WHAT IS NEEDED:
Answer these questions from the text about SwarmFarm's Dock and Refill technology.
(a) In what month and year will SwarmFarm Robotics launch the technology?
(b) What three components make up the system?
(c) Besides broadacre, which customers does Andrew Bate say will benefit?

EXERCISE TEXT:
- Opening Delimiter -
SwarmFarm Robotics has announced it will launch its Dock and Refill technology in April 2024. This advancement will enable their spray robots to autonomously refill and refuel themselves.
“It promises to untether equipment size from productivity”, says CEO and founder Andrew Bate. “Many people see the issue of farm equipment – like tractors, planters and harvesters – getting bigger and bigger, and the inflexibility to customise management practices to meet the needs of local soil types and farming systems. We have done something to address that problem.”
The Dock and Refill technology has three components to the system: a docking arm, a payload pod, and traffic control. When a robot senses low fuel or product, it returns to a docking station to refill. Multiple robots can use the same dock.
Mr Bate says the autonomous technology is ‘truly revolutionary’. “Because up until now, farm equipment productivity was tied to machine size and the payload it could carry. We have effectively untethered productivity from ‘big iron’. This does not just impact broadacre, the benefits will flow to row crop and horticultural customers as well.”
- Closing Delimiter -
DATASET EXTRACT:
- Opening Delimiter -
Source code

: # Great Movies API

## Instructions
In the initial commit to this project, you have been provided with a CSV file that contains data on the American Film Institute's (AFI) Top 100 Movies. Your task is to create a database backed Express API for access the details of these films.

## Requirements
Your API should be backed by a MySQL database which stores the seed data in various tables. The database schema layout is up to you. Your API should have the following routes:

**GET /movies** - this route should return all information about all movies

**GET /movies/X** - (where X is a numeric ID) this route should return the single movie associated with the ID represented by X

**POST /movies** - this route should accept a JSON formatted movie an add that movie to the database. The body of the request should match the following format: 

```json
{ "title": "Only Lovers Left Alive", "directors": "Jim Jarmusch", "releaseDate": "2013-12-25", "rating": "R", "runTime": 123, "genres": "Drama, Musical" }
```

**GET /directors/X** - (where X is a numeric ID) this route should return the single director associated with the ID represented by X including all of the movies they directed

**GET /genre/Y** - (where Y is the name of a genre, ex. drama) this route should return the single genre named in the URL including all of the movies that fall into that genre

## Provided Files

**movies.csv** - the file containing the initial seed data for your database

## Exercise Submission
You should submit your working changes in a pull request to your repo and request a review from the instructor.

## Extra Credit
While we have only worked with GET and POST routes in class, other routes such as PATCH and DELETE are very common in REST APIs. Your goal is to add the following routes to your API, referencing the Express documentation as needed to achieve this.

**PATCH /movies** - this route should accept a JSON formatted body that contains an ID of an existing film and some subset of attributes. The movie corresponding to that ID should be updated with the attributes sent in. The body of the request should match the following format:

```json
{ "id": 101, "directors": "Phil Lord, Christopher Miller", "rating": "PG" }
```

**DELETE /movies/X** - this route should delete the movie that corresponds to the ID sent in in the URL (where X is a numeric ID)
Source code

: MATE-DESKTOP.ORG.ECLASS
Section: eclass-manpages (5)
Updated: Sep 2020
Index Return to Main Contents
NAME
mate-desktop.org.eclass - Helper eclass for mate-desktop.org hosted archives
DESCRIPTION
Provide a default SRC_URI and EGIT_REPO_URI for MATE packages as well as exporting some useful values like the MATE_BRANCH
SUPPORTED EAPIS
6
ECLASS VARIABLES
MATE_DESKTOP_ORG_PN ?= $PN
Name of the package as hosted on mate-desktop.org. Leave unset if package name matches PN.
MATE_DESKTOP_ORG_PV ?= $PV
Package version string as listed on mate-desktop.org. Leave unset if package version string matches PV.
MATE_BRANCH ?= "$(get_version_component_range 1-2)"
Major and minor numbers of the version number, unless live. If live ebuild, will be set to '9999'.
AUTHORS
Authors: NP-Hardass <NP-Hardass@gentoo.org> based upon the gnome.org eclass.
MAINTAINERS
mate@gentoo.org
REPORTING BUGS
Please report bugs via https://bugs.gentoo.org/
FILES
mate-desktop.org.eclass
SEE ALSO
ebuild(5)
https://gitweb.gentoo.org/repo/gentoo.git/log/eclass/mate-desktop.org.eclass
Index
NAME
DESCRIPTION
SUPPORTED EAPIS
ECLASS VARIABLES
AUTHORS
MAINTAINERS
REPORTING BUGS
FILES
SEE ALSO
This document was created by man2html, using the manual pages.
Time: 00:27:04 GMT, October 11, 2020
- Closing Delimiter -
SOLUTION BELOW:
(a) April 2024
(b) A docking arm, a payload pod, and traffic control
(c) Row crop and horticultural customers